Calmosa y remolona, como casi siempre, la realidad ha tardado un poco más de la cuenta en mostrarse en todo su esplendor, pero ya el retintín de un estribillo injurioso increpa ahora y trastorna a esta pobre mujer sin aptitudes sentada al volante de un destino sin obras. Sin poder imaginarse de otra manera o en otro lugar, haciendo lo suyo con desinterés y eficacia, su existencia se obscurece súbitamente bajo esta reflexión como un negativo sobrexpuesto. Entonces, con las manos sobre el volante y la tristeza a flor de piel, quiso alejarse y no volver a recordar nada de todo aquello, pero aún un pensamiento doloroso más arremete contra su frágil y efímero instante de honor: escribir continuará siendo para ella un acto inabarcable y enfrentarse al crítico acérrimo no ha servido para exorcizar el aura de incompetencia que reviste todas y cada una de sus páginas en blanco. ¡Qué doloroso resulta cargar tanta pasión sin alas! Y la cicatriz de haber deseado alguna vez ser algo más allá de su mediocridad nunca es segura, puede volver a abrirse en cualquier momento, de poco sirve ser valiente a ratos… Es una grieta, pensar, que nos amenaza a cada paso con un abismo que no esperábamos, un impulso que obliga a todo patito feo a trabajar incesantemente en su interminable metamorfosis, que agota, para todo y para nada. Quizá un día podrá llevar una existencia de cisne, bella aunque frágil, se repite, suficiente para pensar en su pasado como algo soportable e incluso pertinente. Quizás.

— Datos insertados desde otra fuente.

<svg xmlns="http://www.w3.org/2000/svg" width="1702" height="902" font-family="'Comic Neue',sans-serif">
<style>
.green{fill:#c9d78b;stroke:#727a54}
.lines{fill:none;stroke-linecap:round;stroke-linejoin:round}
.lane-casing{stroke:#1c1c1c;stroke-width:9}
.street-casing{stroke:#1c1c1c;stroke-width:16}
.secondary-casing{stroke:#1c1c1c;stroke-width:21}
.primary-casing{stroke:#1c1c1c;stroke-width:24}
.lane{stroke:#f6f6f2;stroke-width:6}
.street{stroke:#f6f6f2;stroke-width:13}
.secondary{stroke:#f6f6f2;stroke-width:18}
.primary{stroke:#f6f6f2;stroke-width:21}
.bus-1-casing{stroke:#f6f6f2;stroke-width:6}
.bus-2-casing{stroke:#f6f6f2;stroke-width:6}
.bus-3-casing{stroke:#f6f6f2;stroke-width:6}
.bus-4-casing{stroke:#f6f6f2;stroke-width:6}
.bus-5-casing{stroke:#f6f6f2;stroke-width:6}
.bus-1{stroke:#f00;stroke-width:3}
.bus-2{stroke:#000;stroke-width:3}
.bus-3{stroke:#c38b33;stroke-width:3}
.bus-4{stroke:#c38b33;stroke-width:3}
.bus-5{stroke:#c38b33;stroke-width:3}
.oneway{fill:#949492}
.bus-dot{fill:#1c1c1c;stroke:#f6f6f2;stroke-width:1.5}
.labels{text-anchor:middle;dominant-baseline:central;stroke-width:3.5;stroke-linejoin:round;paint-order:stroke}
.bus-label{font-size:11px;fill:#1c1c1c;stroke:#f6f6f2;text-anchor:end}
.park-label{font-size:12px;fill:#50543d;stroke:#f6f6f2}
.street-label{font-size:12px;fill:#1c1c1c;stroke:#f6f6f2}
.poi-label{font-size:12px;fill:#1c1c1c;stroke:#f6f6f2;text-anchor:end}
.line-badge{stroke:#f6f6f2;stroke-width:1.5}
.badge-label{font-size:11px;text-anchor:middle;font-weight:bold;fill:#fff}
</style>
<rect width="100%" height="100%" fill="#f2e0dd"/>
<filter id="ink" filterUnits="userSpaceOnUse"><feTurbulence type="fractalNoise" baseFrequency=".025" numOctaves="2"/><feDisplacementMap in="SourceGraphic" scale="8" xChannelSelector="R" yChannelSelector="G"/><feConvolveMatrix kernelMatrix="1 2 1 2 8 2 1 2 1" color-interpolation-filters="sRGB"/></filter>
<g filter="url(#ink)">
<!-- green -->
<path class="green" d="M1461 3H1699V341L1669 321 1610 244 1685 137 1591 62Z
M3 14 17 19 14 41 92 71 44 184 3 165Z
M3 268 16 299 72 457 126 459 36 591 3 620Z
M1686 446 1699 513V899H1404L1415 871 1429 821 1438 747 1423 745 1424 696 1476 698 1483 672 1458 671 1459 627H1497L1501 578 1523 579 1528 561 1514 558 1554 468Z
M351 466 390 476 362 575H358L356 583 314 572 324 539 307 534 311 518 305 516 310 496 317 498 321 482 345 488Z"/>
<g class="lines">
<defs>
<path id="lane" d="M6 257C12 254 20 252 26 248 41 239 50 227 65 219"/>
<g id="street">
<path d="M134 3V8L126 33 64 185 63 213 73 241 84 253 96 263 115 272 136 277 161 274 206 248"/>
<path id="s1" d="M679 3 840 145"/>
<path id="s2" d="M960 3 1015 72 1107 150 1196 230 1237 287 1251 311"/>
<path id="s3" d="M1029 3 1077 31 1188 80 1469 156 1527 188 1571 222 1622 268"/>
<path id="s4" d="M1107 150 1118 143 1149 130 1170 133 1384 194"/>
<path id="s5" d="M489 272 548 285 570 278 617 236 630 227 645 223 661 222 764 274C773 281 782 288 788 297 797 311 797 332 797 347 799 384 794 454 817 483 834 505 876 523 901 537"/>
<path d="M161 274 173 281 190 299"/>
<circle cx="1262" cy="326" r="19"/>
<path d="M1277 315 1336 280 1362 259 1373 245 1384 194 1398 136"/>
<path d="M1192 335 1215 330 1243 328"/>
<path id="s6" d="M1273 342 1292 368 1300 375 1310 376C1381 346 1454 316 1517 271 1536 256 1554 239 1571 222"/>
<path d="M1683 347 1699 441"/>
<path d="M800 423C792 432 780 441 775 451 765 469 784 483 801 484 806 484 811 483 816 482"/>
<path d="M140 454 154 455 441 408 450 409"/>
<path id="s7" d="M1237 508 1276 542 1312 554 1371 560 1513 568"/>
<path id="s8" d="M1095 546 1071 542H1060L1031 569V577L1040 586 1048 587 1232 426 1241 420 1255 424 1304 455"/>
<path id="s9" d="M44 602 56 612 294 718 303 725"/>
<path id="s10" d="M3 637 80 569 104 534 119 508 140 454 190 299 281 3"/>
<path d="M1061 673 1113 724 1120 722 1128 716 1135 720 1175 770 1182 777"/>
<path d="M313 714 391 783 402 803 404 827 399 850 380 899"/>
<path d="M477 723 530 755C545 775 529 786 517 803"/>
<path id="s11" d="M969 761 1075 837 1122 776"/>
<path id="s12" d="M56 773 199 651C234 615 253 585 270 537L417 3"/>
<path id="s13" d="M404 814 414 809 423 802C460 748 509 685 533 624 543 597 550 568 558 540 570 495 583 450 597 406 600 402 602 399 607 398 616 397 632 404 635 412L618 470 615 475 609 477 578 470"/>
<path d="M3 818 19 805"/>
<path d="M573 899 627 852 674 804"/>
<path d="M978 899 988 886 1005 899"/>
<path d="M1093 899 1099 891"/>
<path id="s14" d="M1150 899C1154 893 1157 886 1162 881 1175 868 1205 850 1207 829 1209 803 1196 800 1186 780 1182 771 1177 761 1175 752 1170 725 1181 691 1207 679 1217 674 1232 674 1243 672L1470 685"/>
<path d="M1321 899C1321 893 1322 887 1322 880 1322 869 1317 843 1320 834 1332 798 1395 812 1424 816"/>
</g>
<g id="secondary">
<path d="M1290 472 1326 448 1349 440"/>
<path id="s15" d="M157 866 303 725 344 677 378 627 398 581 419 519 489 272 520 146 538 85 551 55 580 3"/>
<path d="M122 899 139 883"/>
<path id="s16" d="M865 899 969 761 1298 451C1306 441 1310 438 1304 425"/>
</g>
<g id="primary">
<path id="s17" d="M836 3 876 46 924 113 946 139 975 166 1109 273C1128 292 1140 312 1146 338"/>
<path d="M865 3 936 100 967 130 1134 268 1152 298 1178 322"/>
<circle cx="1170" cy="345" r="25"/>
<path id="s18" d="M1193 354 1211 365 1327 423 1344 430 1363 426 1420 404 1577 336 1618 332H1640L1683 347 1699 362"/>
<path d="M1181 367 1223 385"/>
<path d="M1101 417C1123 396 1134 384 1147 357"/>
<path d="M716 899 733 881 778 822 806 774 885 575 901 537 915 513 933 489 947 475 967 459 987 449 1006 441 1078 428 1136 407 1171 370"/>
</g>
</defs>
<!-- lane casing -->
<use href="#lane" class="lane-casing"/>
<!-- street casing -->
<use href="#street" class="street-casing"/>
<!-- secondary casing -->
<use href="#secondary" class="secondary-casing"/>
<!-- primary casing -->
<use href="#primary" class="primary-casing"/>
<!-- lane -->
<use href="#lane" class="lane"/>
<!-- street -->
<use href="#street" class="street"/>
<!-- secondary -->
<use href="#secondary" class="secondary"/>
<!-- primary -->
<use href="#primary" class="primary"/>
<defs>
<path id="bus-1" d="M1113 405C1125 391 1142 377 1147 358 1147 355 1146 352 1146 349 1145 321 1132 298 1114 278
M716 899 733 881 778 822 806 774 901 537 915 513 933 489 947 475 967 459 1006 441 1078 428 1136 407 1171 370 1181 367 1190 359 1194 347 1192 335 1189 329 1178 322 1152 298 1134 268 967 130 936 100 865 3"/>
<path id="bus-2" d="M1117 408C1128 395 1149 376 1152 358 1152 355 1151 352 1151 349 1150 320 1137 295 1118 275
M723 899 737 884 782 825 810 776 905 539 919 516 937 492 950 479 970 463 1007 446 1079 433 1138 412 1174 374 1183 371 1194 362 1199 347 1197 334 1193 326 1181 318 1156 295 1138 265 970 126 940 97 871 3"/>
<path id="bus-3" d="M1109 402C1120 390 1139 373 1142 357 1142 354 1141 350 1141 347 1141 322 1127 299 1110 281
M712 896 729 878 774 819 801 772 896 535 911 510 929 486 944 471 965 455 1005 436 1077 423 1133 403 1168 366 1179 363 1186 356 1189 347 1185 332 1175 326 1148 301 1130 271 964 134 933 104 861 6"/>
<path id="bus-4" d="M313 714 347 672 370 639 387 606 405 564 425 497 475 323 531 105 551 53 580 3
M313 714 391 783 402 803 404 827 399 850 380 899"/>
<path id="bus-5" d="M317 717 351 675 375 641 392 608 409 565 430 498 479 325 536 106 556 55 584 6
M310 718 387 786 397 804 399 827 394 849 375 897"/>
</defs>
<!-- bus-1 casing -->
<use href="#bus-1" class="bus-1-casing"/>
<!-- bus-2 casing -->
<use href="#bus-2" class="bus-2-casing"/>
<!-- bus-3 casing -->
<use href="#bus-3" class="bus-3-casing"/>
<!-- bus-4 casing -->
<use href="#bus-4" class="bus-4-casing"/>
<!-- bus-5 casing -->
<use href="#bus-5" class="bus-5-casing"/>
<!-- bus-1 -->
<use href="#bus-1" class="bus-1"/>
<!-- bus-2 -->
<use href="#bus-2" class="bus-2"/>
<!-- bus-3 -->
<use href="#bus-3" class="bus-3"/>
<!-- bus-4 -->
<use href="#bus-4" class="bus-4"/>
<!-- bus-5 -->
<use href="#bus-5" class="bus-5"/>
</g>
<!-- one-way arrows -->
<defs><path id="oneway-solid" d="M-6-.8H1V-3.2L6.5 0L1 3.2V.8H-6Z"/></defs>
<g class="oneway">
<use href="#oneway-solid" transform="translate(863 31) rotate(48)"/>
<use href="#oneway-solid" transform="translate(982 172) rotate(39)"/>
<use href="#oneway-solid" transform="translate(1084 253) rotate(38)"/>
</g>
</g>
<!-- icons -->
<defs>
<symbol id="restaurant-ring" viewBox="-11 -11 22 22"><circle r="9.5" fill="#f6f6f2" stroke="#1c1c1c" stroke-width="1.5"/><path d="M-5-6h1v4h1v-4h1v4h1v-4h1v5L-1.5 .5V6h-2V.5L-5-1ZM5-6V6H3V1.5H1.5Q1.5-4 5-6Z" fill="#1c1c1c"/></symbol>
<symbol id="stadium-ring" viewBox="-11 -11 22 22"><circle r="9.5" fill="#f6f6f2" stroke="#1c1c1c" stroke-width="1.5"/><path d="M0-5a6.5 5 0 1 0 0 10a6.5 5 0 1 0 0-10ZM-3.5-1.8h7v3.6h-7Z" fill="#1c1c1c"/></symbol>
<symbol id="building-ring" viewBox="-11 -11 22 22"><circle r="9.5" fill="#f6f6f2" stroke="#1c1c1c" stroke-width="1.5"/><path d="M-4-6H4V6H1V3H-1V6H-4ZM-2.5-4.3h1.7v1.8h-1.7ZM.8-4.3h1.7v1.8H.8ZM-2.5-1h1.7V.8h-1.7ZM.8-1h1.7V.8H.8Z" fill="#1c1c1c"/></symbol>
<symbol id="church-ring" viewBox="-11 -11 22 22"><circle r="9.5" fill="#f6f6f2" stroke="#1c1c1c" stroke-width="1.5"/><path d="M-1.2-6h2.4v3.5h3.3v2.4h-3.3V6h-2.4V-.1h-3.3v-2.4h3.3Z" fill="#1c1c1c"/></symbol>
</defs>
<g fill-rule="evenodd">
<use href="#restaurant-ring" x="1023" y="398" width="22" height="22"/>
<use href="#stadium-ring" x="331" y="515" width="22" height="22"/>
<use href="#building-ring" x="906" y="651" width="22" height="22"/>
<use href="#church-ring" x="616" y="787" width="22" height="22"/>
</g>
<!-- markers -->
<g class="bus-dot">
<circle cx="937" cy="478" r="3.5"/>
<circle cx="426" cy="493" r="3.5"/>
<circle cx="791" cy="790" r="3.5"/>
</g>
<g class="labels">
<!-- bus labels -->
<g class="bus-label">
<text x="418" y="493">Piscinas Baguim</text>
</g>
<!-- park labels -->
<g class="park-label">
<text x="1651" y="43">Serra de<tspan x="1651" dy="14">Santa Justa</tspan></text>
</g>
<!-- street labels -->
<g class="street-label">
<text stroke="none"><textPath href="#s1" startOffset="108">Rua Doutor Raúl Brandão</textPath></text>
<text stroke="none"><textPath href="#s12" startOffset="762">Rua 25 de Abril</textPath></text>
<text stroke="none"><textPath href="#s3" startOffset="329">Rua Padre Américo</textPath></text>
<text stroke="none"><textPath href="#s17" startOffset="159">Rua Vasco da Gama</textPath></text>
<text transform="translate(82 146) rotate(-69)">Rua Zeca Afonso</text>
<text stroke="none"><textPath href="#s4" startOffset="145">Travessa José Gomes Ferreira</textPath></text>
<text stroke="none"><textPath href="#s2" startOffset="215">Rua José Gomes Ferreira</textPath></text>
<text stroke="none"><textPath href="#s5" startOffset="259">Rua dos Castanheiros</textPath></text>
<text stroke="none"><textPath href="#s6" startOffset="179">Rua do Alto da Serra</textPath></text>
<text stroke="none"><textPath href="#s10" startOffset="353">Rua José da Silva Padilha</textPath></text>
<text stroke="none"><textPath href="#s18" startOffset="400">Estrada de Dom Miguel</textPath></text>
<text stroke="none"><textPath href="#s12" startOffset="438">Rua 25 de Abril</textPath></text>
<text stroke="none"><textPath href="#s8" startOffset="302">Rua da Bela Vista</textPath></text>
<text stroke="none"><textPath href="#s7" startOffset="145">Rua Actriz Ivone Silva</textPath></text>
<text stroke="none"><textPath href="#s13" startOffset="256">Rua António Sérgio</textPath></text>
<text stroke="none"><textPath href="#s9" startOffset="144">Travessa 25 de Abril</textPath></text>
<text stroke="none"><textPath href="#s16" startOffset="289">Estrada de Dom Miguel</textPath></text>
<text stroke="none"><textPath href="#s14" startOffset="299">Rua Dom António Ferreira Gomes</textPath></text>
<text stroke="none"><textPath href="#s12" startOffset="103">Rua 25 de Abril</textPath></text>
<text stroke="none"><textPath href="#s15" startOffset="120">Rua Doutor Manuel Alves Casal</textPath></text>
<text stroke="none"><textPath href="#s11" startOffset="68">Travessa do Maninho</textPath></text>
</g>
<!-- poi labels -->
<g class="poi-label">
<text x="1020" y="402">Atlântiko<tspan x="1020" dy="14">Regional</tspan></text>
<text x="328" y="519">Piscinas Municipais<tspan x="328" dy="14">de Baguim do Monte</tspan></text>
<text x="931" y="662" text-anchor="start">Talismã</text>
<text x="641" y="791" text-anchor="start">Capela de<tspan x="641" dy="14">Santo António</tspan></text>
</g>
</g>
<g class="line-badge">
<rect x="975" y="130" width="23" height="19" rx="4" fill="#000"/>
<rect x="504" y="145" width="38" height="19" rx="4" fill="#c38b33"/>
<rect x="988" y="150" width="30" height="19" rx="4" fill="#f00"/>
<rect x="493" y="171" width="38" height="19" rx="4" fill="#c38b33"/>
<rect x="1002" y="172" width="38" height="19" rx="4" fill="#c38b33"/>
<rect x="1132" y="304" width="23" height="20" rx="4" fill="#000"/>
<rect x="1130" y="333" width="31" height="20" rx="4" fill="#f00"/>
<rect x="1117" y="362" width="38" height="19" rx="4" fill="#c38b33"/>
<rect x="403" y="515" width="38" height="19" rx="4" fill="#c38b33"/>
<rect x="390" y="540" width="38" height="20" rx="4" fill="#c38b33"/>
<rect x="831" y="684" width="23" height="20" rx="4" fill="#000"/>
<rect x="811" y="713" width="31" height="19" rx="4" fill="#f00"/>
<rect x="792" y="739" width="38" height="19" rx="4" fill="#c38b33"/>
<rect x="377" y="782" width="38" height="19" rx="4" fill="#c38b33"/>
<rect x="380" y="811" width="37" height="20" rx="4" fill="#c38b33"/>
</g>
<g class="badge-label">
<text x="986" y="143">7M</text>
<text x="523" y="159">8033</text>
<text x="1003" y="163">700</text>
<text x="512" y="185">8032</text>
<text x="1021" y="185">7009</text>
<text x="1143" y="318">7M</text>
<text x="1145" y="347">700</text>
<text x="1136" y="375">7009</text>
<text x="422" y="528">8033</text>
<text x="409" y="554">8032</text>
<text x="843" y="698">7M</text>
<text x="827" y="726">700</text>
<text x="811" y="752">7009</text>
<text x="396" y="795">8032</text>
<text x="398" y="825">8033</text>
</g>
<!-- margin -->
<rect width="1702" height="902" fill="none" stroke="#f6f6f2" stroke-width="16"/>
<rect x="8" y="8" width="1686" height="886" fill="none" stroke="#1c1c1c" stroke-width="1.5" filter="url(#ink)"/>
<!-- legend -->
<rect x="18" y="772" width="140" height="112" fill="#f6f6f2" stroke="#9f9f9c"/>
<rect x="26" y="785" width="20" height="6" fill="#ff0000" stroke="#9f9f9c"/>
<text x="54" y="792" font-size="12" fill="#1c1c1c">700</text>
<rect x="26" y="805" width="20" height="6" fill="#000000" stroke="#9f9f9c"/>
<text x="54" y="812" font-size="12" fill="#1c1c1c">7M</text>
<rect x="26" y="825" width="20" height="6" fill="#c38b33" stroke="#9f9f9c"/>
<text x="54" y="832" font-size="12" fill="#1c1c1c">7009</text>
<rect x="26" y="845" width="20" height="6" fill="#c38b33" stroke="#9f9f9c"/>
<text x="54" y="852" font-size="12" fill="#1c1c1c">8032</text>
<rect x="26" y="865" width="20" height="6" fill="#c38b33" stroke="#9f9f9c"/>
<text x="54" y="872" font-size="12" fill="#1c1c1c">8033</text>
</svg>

De todo lo que hizo Nora en aquella casa, lo que menos importa es la resolución, el juego de escribir seguirá siendo de riesgos elevados haya o no haya crítico al que echar la culpa densa bruma que transpira, un mundo tan claro como real: la insoportable luminosidad de las páginas en blanco. Y es que la pasión por perdurar es una complicación inmensa que cada uno trata de resolver a su manera, aunque sea a veces como patín abandonado en el hielo, trastornado por el buen tiempo. Y Nora llegó a casa. Miró su biblioteca, también abarrotada, y como tantas otras veces su cabeza volvió a quedar en un incómodo silencio suficiente para que el estruendo de las lomos de los libros cuidadosamente alineados le trajera de nuevo la risa acusadora del crítico que llevaba dentro y del que le seria mucho más difícil desprenderse: inconfundible.